Comments: What we learn is that patients with aneurysmal SAH all had >2000 RBCs and/or xanthochromia in this study (100% sensitivity).  My question is if I have a patient with a good history and negative CT in which I proceed with LP and have 1000 RBCs, will I feel comfortable not pursuing further SAH workup?

2. Bischof JE, Worrall C, Thompson P et al. ST depression in lead aVL differentiates inferior ST-elevation myocardial infarction from pericarditis. Am J Emerg Med. 2015 Oct 3. pii: S0735-6757(15)00818-9. doi:10.1016/j.ajem.2015.09.035. [Epub ahead of print]

CONCLUSION: When there is inferior ST-segment elevation, the presence of any ST depression in lead aVL is highly sensitive for coronary occlusion in inferior myocardial infarction and very specific for differentiating inferior myocardial infarction from pericarditis. PMID: 26542793

CommentsDr. Smith's ECG blog is outstanding.  Here is a publication for which he is the senior author.  It may be difficult to tell if ST elevation in the inferior leads is pericarditis or STEMI.  Lead aVL can help you decide.  All patients with confirmed inferior STEMI in this cohort had at least some ST depression in aVL.

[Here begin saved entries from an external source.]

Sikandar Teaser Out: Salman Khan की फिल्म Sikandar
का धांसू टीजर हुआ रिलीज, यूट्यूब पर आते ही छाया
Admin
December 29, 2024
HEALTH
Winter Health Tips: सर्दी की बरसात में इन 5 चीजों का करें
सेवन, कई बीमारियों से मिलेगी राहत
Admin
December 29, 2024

3. Lardaro T, Self WH, Barrett TW. Thirty-day mortality in ED patients with new onset atrial fibrillation and actively treated cancer. Am J Emerg Med. 2015 Oct;33(10):1483-8. doi: 10.1016/j.ajem.2015.07.033. Epub 2015 Jul 21.

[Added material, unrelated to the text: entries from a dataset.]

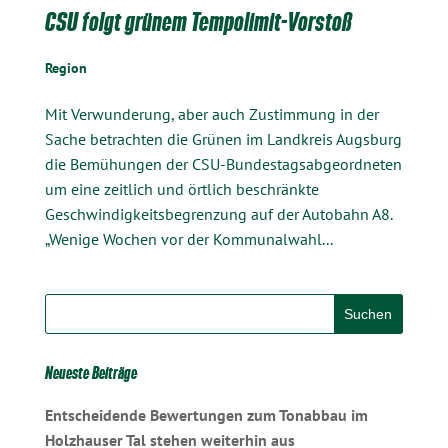
CSU folgt grünem Tempolimit-Vorstoß
Region
Mit Verwunderung, aber auch Zustimmung in der
Sache betrachten die Grünen im Landkreis Augsburg
die Bemühungen der CSU-Bundestagsabgeordneten
um eine zeitlich und örtlich beschränkte
Geschwindigkeitsbegrenzung auf der Autobahn A8.
„Wenige Wochen vor der Kommunalwahl...
Neueste Beiträge
Entscheidende Bewertungen zum Tonabbau im
Holzhauser Tal stehen weiterhin aus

CONCLUSIONS: Among ED patients with new-onset AF, active cancer appears to be associated with 11-fold increased odds of 30-day mortality; new-onset AF may represent progressive organ dysfunction leading to an increased risk of short-term mortality in patients with cancer. PMID: 26283615

Comments: Some patients with new onset atrial fibrillation may be treated and discharged home.  This study suggests patients with an active malignancy are not in that category.  Atrial fibrillation is a marker for declining health in patients with active cancer.  Odds ratio for death in 30 days was 10.8.  (Great work, Thomas!)


4. Klein LR, Shroff GR, Beeman W et al. Electrocardiographic criteria to differentiate acute anterior ST-elevation myocardial infarction from left ventricular aneurysm. Am J Emerg Med. 2015 Jun;33(6):786-90. doi: 10.1016/j.ajem.2015.03.044. Epub 2015 Mar 27.

CONCLUSIONS: When patients present to the emergency department with ischemic symptoms and the differential diagnosis for STE on the ECG is AMI vs LVA, these 2 ECG rules may be helpful in differentiating these 2 pathologies. Both rules are highly sensitive and accurate in predicting AMI vs left ventricular aneurysm (LVA). PMID: 25862248

Comments: The first rule is: if the sum of the T wave amplitudes in V1-V4/sum of QRS amplitudes in V1-V4 > 0.22, this is concerning for STEMI rather than LVA.  Sensitivity for this rule was 91.5%.  Rule 2 states: if any lead in V1-V4 has a T wave amplitude to QRS amplitude ratio > 0.36, STEMI is likely rather than LVA.  This rule was also 91,5% sensitive.